Ita-Lufthansa: se un’idea astratta di concorrenza rafforza lo statalismo concreto

Se un’interpretazione troppo rigida del diritto europeo della concorrenza obbliga lo Stato a mantenere la sua ingombrante presenza sul mercato, sta davvero facendo l’interesse dei consumatori? È una domanda retorica, che però viene spontaneo porsi alla luce delle obiezioni poste dalla Commissione europea all’acquisizione di Ita da parte di Lufthansa.

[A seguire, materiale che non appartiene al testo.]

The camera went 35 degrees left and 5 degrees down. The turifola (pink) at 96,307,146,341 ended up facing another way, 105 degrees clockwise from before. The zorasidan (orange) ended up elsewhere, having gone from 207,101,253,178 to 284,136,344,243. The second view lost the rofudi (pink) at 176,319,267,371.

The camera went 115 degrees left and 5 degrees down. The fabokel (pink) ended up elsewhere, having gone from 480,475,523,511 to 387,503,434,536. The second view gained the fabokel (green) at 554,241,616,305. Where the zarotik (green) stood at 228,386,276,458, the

Breve riassunto: il Governo italiano è di fatto subentrato alla precedente proprietà di Alitalia nel 2017, prima con una serie di prestiti (in parte sanzionati da Bruxelles come aiuti di Stato illegittimi), e poi col commissariamento. A quel punto si è costituita Ita, formalmente in discontinuità con la vecchia gestione, anche per evitare la restituzione degli aiuti. E si è avviato il percorso per la privatizzazione, dal quale sono emerse due opzioni: la cordata guidata da Lufthansa e quella messa assieme da diversi operatori finanziari con il supporto industriale di Air France.

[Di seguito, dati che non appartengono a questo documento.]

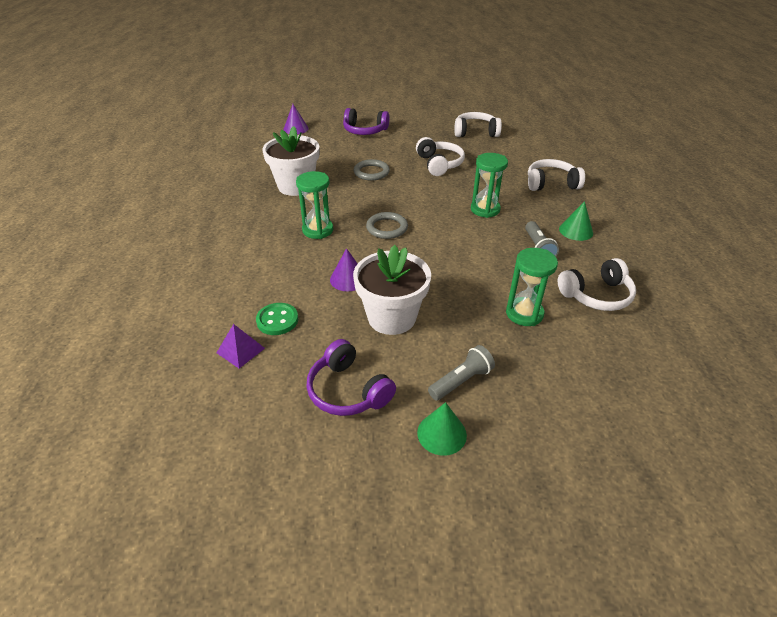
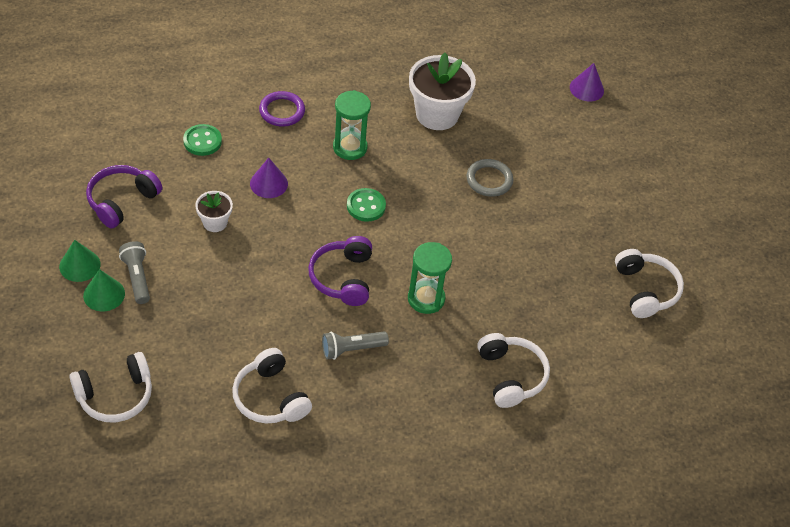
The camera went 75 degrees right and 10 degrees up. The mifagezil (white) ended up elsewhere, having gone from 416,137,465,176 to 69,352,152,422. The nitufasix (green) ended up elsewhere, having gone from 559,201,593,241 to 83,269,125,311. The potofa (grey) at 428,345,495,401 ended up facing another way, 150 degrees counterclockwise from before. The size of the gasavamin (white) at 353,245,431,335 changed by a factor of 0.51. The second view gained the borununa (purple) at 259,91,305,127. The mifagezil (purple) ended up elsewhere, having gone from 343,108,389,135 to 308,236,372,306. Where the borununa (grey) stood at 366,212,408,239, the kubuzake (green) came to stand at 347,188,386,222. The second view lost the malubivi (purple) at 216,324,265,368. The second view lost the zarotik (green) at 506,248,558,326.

L’Istituto Bruno Leoni ha salutato con favore la decisione del Governo Meloni di accogliere l’offerta dei tedeschi, tra le altre ragioni, perché lasciava spazio a una più decisa e rapida fuoriuscita dello Stato, contrariamente alla proposta francese (che sembrava invece godere del favore del Governo precedente). Sembrava, quindi, che le cose stessero andando per il meglio quando hanno cominciato a girare le voci – poi confermate – che la Commissione avrebbe messo i bastoni tra le ruote. Bruxelles obietta sostanzialmente che la fusione porterebbe a una restrizione della concorrenza su tutte quelle rotte in cui, oggi, gli slot sono divisi tra Ita e Lufthansa.

Da un certo punto di vista, si tratta di una banalità: è ovvio che la riduzione del numero di operatori, con l’assorbimento di Ita da parte di Lufthansa, comporterà almeno in alcune tratte anche l’abbassamento della pressione concorrenziale. La domanda a cui rispondere è se i guadagni di efficienza resi possibili dal merger saranno superiori a tale perdita. La risposta è abbastanza chiara: così com’è, Ita non sta in piedi. Non sono riusciti a renderla profittevole i capitani coraggiosi, non ci sono riusciti gli azionisti esteri durante la gestione Etihad, non ci è praticamente mai riuscito lo Stato durante l’intera vita di Alitalia prima, di Ita poi. Il mercato, in sostanza, non è in grado di reggere un vettore con le caratteristiche di Ita. Nei fatti, la Commissione pretende di subordinare il via libera alla fusione alla cessione di slot corrispondenti a 4 milioni di clienti o 700 milioni di euro di ricavi (e forse più). Questo significa condannare l’intera operazione o, quanto meno, cambiarne fortemente i connotati: Lufthansa potrebbe confermare l’offerta solo rivedendola considerevolmente al ribasso, lasciando una quota maggiore del capitale in mani pubbliche.

Il mercato aereo italiano è fortemente concorrenziale e Ita occupa una quota di mercato minoritaria, soprattutto sulle rotte internazionali che sono anche le più profittevoli. In queste condizioni, l’elemento maggiormente distorsivo non sta nel numero di operatori che si contendono i passeggeri sulle singole rotte, ma nella presenza forte dello Stato, sia per mezzo della partecipazione diretta in Ita, sia per mezzo degli innumerevoli interventi a sua tutela (ricordate la campagna dell’estate scorsa contro le low cost?). Che la Commissione finisca per puntellare, nel nome della concorrenza, uno zombie pubblico, che perfino il Governo vorrebbe privatizzare, è a voler essere generosi eterogenesi dei fini. A essere più realisti, è il trionfo di una visione schematica, artificiale e semplicistica della concorrenza sulla realtà dei mercati.